Let’s see what this month in O+U brings!

by Jill Greenwood

Seriously, I truly am a simple woman. Give me a cold beer and some hot wings for a meal, and I’m happy. Books? I’ll read anything as long as it has a good plot and your main character doesn’t come off as a grade-A douchebag (I’m looking at you, Eat, Pray, Love). My children? Do your best because I’m doing my best. My students? Go back and read what I wrote about my own children.

But my goals? I make them so convoluted that I never achieve what I’m setting out to do. They are so lofty that I know I’m bound to fail. And I fail spectacularly. Finish all my knitting works-in-progress? Ahh, that goal gets made every year, and I only seem to add to my WIPs. However, if I set that bar at a more manageable level (say 25% with no more than two projects added), I would probably be successful. Write a novel? Half sounds good. Hello, graduate degree? Where are you? This is the year . . . I can feel it.

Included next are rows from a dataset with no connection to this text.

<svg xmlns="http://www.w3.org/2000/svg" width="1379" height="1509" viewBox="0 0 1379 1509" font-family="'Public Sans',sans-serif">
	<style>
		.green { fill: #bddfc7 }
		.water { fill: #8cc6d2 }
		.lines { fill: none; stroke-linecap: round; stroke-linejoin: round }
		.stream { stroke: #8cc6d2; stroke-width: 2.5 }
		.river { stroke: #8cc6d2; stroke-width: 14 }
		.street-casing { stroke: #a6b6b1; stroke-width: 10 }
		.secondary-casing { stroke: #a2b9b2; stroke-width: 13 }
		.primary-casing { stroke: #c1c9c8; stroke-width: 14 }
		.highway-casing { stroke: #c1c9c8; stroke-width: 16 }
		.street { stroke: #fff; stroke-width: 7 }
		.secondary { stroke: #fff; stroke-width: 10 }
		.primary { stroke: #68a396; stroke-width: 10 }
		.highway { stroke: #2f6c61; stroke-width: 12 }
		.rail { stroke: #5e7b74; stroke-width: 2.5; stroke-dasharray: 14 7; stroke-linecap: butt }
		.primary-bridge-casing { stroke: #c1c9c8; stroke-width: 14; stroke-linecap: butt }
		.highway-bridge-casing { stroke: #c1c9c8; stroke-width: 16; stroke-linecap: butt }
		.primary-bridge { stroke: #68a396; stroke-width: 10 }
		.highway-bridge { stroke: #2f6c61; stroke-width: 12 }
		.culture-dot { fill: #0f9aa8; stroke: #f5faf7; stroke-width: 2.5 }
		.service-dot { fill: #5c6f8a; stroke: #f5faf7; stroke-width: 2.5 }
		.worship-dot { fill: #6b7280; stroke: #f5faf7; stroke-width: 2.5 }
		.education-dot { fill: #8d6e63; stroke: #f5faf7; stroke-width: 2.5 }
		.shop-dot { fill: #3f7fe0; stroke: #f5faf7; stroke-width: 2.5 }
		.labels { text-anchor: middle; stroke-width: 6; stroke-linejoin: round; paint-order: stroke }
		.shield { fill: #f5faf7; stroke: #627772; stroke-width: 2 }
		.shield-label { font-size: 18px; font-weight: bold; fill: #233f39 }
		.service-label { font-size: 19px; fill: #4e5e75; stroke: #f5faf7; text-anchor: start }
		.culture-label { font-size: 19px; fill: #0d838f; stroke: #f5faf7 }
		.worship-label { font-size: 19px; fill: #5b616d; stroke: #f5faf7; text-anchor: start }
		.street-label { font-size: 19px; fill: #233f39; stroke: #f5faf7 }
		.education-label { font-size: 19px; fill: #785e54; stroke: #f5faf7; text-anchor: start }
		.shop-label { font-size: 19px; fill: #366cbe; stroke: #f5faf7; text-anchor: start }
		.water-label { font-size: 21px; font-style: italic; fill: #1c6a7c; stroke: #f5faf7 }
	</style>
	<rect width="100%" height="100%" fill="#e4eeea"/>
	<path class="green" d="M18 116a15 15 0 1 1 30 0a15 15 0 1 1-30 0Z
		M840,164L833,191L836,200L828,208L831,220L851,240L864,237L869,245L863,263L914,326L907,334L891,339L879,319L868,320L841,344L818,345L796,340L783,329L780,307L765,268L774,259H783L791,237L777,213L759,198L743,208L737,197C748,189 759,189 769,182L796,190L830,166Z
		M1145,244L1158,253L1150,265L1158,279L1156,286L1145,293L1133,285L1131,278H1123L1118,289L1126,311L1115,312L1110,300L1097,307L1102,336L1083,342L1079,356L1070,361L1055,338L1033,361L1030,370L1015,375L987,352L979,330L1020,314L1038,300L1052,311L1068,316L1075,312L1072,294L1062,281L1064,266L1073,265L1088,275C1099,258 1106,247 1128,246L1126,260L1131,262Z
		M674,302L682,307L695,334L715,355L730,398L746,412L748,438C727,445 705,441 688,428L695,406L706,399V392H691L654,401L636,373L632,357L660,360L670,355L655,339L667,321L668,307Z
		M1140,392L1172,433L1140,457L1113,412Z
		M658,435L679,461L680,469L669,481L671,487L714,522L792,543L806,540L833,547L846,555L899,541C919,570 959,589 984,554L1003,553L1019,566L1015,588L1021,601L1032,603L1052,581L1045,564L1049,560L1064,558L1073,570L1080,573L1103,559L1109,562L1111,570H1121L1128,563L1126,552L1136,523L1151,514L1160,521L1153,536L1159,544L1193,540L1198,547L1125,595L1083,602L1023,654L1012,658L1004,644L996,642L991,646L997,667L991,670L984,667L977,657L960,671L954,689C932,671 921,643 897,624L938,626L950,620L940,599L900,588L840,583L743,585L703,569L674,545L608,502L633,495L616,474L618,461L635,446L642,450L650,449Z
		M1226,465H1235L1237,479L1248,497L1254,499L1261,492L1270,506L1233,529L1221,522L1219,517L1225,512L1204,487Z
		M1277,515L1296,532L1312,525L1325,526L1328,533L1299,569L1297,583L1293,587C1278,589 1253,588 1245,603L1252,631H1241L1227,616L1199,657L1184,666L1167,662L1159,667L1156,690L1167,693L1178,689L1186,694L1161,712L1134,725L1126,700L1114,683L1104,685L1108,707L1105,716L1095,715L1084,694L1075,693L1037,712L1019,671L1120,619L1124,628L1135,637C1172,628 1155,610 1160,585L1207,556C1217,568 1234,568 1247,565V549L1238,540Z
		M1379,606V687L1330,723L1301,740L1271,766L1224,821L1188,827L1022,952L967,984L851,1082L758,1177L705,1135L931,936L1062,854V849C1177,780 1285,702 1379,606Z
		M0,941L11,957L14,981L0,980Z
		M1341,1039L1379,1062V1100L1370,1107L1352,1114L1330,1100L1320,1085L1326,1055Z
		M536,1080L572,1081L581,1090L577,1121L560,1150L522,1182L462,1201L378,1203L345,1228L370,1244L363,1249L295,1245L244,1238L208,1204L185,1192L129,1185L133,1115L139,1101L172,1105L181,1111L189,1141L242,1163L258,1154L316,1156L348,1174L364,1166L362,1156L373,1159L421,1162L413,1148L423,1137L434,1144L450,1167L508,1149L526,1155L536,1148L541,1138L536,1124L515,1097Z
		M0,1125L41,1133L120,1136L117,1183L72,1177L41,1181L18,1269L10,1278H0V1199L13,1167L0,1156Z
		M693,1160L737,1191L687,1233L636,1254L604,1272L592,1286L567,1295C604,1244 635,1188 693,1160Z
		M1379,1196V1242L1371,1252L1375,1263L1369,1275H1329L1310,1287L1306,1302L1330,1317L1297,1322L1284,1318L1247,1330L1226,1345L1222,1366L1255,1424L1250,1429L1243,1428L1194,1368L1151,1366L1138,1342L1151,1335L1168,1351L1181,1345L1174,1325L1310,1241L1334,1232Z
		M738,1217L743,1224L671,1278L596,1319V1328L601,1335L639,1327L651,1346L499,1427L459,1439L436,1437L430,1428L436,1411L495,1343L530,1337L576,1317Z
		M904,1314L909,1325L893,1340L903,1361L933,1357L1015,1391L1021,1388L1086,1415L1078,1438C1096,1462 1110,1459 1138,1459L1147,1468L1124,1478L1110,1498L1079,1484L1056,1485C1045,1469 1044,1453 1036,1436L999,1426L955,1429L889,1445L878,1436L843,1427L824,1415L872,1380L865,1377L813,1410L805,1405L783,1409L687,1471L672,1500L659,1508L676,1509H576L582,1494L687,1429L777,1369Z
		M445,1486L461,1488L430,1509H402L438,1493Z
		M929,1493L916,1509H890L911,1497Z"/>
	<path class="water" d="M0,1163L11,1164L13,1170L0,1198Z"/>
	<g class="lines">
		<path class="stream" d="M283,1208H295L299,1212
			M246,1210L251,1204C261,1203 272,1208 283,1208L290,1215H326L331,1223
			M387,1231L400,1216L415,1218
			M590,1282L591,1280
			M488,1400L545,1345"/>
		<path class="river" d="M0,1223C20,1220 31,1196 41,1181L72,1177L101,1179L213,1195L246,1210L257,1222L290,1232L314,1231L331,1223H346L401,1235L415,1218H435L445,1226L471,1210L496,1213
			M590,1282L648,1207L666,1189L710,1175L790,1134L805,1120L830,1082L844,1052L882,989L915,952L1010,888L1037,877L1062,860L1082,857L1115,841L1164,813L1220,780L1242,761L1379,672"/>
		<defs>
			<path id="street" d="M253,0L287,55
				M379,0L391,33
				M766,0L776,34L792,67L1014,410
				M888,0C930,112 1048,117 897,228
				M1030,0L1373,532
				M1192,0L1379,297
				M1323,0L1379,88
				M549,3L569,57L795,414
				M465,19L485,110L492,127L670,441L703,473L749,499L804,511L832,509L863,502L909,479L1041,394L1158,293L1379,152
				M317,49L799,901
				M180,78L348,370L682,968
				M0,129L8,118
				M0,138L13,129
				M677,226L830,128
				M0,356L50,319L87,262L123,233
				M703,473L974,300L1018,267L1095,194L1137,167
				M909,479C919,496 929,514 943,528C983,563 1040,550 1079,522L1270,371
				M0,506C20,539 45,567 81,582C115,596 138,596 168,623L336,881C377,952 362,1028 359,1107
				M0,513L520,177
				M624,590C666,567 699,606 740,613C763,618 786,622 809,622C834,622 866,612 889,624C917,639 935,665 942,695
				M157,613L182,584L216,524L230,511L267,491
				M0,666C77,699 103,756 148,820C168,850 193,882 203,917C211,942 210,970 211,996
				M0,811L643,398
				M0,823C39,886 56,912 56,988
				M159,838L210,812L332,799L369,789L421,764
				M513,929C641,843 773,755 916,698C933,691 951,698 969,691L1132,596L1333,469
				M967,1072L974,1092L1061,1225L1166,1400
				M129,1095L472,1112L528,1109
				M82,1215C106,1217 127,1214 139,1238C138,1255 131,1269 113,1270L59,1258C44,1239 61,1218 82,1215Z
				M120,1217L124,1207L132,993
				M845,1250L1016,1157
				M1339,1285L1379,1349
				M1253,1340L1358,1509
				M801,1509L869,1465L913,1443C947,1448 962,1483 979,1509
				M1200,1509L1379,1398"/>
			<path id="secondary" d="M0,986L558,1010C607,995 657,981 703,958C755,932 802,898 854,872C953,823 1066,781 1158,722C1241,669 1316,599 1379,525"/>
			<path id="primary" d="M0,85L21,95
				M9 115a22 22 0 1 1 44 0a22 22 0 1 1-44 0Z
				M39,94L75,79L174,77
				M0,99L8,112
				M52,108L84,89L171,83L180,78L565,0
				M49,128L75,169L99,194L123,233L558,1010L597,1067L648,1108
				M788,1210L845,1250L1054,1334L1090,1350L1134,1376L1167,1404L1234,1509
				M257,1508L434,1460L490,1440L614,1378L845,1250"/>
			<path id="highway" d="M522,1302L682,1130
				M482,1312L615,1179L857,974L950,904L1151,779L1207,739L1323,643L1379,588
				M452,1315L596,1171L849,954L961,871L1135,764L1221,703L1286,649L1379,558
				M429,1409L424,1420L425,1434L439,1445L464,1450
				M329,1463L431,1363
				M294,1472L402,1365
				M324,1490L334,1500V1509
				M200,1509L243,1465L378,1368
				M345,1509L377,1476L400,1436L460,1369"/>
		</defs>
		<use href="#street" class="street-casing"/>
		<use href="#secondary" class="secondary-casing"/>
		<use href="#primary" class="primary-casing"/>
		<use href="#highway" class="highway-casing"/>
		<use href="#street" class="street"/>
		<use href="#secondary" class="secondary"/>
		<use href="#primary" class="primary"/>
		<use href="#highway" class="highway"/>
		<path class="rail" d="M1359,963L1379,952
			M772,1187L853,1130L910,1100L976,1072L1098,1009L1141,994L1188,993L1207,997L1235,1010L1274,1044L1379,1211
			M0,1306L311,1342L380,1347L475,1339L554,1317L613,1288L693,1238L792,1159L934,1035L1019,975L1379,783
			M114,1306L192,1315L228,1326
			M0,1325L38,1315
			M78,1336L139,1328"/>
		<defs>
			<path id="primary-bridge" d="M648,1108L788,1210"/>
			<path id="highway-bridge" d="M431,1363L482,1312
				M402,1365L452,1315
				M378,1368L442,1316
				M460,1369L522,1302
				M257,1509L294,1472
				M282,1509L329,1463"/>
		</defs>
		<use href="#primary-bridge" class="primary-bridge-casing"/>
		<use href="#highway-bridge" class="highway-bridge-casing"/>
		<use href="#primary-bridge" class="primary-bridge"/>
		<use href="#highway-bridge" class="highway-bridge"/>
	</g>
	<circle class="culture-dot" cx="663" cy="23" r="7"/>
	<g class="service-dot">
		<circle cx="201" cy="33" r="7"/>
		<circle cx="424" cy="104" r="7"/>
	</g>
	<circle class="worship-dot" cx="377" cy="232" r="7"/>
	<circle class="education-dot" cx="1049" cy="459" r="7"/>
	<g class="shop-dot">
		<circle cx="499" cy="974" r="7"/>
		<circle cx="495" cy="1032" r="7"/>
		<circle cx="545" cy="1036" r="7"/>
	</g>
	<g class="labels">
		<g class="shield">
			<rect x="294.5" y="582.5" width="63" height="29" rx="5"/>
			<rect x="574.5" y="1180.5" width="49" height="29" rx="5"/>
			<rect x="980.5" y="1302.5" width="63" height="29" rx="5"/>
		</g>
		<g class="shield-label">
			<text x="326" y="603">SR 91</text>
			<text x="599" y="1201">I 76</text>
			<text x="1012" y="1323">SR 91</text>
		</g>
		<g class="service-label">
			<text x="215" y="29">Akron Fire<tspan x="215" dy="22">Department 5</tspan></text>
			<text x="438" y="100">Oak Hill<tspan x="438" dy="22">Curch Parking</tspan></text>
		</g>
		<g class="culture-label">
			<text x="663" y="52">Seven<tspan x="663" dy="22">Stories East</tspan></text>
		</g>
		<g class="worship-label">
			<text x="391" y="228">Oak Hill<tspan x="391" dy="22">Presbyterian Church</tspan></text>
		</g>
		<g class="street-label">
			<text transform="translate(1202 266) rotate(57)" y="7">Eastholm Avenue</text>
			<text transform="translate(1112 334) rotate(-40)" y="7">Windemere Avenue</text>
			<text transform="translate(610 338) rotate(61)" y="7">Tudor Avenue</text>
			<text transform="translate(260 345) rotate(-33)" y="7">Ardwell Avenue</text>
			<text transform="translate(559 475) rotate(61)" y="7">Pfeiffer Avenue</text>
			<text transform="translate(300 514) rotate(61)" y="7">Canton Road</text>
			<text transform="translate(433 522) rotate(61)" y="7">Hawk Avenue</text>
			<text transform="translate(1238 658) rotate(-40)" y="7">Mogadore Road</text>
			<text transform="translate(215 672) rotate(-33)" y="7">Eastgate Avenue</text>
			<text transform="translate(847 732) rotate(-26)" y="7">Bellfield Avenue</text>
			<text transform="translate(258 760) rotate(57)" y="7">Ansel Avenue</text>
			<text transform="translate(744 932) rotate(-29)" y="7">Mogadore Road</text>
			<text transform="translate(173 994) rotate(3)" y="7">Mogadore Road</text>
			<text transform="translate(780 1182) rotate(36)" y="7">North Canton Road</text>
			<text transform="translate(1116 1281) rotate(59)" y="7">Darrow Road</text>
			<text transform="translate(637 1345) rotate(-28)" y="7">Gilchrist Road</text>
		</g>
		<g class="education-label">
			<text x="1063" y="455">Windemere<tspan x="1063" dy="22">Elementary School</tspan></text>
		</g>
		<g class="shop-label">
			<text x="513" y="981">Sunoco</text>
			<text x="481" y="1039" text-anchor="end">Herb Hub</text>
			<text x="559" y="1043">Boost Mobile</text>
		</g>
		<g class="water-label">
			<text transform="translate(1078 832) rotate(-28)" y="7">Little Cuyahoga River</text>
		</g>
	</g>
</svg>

But with grading last-minute items before the end of the term has a way of preventing goals getting started. Thankfully, good friends have a way of reminding you that your ultimate goal has nothing to do with knitting or novel writing or finishing your graduate degree. Yes, the ultimate goal is to meet the vice president. And if sitting on his lap and snuggling is on the table, so be it.

Jill and the Veep

I am a simple woman after all. But here’s the deal I’m willing to make with you, oh lovely O + U readers: if you can make that last goal happen, there’s a nice hand-knit something-or-other in the making for you. I do have that two project addition rule in place for a reason.